After peaking in 1991, the cancer mortality rate has fallen 33% — averting an estimated 3.8 million cancer deaths between 1991 and 2020 — according to the new findings published Thursday.
Much of that decline can be attributed to reductions in smoking, advances in treatment, and early detection methods, the report found.
Some recent developments in cancer prevention have been especially promising.
The report highlighted an “astounding 65% reduction in cervical cancer rates” from 2012 to 2019 among women in their early 20s, which is noteworthy because that cohort was the first to receive the human papillomavirus (HPV) vaccine.
“This gives us the first real-world evidence that the vaccine that was produced for men and women is effective at preventing HPV-induced cancers,” said Karen Knudsen, CEO of the American Cancer Society.
Knudsen said the success of the HPV vaccine means there could be other cancer prevention strategies that come from vaccines in the future.
But it’s not all good news.
After two decades of decline, prostate cancer — which is the second-leading cause of cancer death in men — increased 3% per year from 2014 to 2019. That increase is particularly concerning because it was largely driven by advanced-stage diagnoses.
Knudsen called it a “wake-up call” for men and their providers and encouraged those who are eligible to get screened.
The uptick in prostate cancer is especially concerning for Black men, whose incidence of prostate cancer is 70% higher than in White men, despite equal screening rates.
Lung cancer remains the most common cause of cancer death in both men and women, although death rates have fallen continuously since 1991 as smoking rates have declined.
The latest data tracks trends through 2020, so the effects of the COVID-19 pandemic are not yet reflected in the numbers. Statistics over the next several years will show how the disruption of health services and cancer screenings impacted Americans.
The report found that the five-year relative survival rate for all forms of cancer combined has increased from 49% for diagnoses in the mid-1970s to 68% for diagnoses between 2012 and 2018.

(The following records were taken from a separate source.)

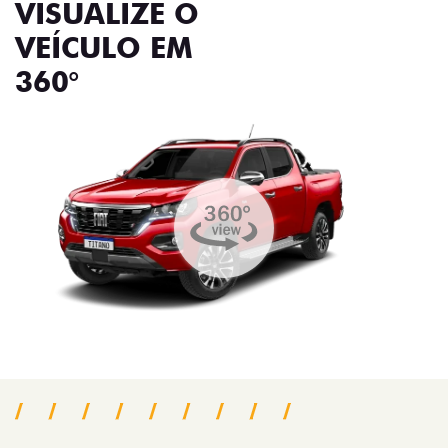
VISUALIZE O
VEÍCULO EM
360°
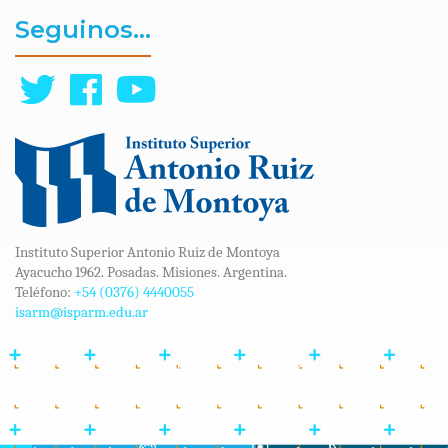
Seguinos...
Instituto Superior Antonio Ruiz de Montoya
Ayacucho 1962. Posadas. Misiones. Argentina.
Teléfono:
+54 (0376) 4440055
isarm@isparm.edu.ar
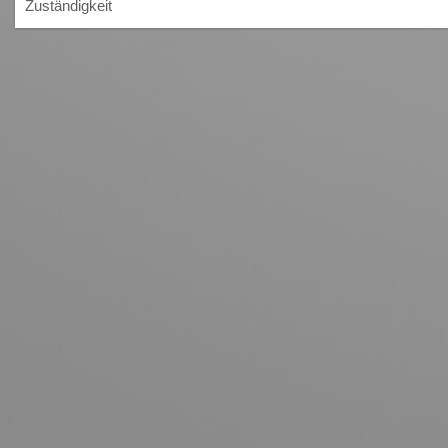
Zuständigkeit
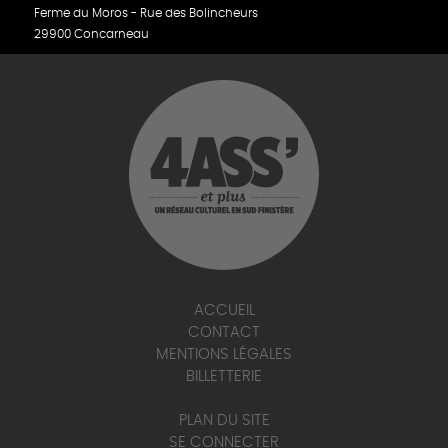
Ferme du Moros - Rue des Bolincheurs
29900 Concarneau
ACCUEIL
CONTACT
MENTIONS LÉGALES
BILLETTERIE
PLAN DU SITE
SE CONNECTER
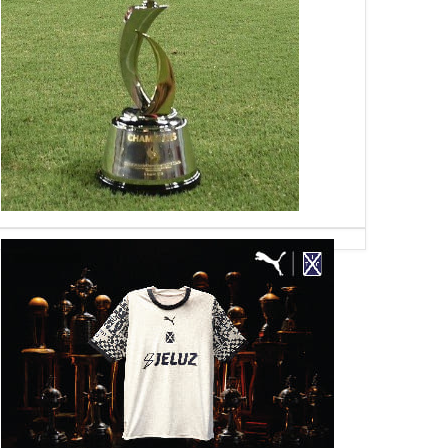
18
07
Jun
Jun
May
2026
2026
2026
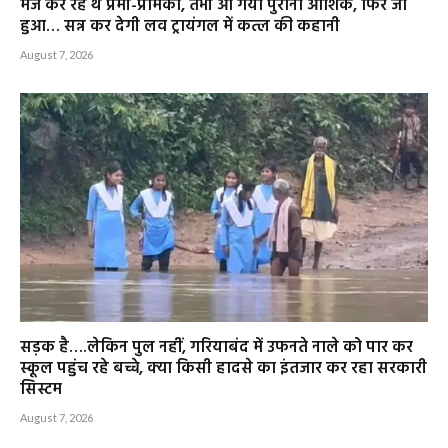
मजे कर रहे थे प्रेमी-प्रेमिका, तभी आ गया पुराना आशिक, फिर जो
हुआ… सन्न कर देगी लव ट्रायंगल में कत्ल की कहानी
August 7, 2026
सड़क है….लेकिन पुल नहीं, गरियाबंद में उफनते नाले को पार कर
स्कूल पहुंच रहे बच्चे, क्या किसी हादसे का इंतजार कर रहा सरकारी
सिस्टम
August 7, 2026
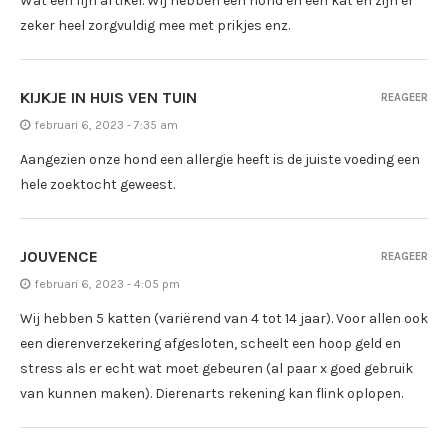
Wat een fijn artikel. Wij hebben een hond en een kat en zijn er
zeker heel zorgvuldig mee met prikjes enz.
KIJKJE IN HUIS VEN TUIN
REAGEER
februari 6, 2023 - 7:35 am
Aangezien onze hond een allergie heeft is de juiste voeding een
hele zoektocht geweest.
JOUVENCE
REAGEER
februari 6, 2023 - 4:05 pm
Wij hebben 5 katten (variërend van 4 tot 14 jaar). Voor allen ook
een dierenverzekering afgesloten, scheelt een hoop geld en
stress als er echt wat moet gebeuren (al paar x goed gebruik
van kunnen maken). Dierenarts rekening kan flink oplopen.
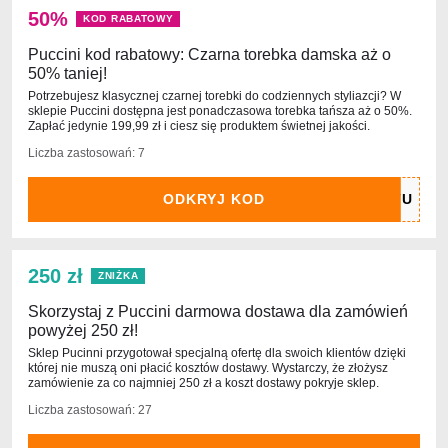
50%
KOD RABATOWY
Puccini kod rabatowy: Czarna torebka damska aż o
50% taniej!
Potrzebujesz klasycznej czarnej torebki do codziennych styliazcji? W
sklepie Puccini dostępna jest ponadczasowa torebka tańsza aż o 50%.
Zapłać jedynie 199,99 zł i ciesz się produktem świetnej jakości.
Liczba zastosowań: 7
ODKRYJ KOD
250 zł
ZNIŻKA
Skorzystaj z Puccini darmowa dostawa dla zamówień
powyżej 250 zł!
Sklep Pucinni przygotował specjalną ofertę dla swoich klientów dzięki
której nie muszą oni płacić kosztów dostawy. Wystarczy, że złożysz
zamówienie za co najmniej 250 zł a koszt dostawy pokryje sklep.
Liczba zastosowań: 27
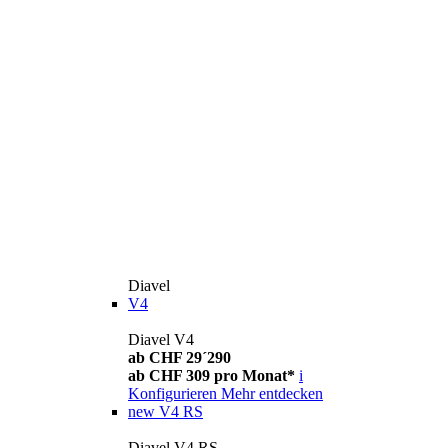
Diavel
V4
Diavel V4
ab CHF 29´290
ab CHF 309 pro Monat*
i
Konfigurieren
Mehr entdecken
new
V4 RS
Diavel V4 RS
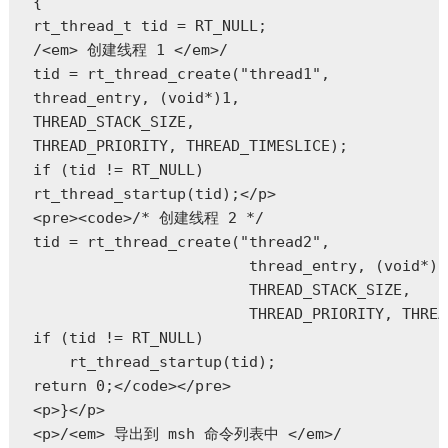
{

rt_thread_t tid = RT_NULL;

/<em> 创建线程 1 </em>/

tid = rt_thread_create("thread1",

thread_entry, (void*)1,

THREAD_STACK_SIZE,

THREAD_PRIORITY, THREAD_TIMESLICE);

if (tid != RT_NULL)

rt_thread_startup(tid);</p>

<pre><code>/* 创建线程 2 */

tid = rt_thread_create("thread2",

                        thread_entry, (void*)2,
                        THREAD_STACK_SIZE,

                        THREAD_PRIORITY, THREA
if (tid != RT_NULL)

    rt_thread_startup(tid);

return 0;</code></pre>

<p>}</p>

<p>/<em> 导出到 msh 命令列表中 </em>/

But survival rates vary widely based on a number of factors, including cancer type, stage and age at the time of diagnosis.
The cancers with the highest survival rates today are thyroid (98%), prostate (97%), testis (95%) and melanoma (94%), according to the report.
Pancreatic cancers have the lowest five-year relative survival rate at 12%, followed by cancers of the esophagus and liver at 21%.
There continue to be significant regional differences in cancer death rates.
From 2016 to 2020, Mississippi, Kentucky and West Virginia had the highest death rates for men. Much of that is driven by higher incidence of lung cancer, which are correlated with higher smoking prevalence in those areas, the recent analysis found.
Kentucky, West Virginia and Oklahoma had the highest cancer death rates for women over the same time period.
Utah, Hawaii and Colorado had the lowest cancer death rates for both men and women from 2016 to 2020.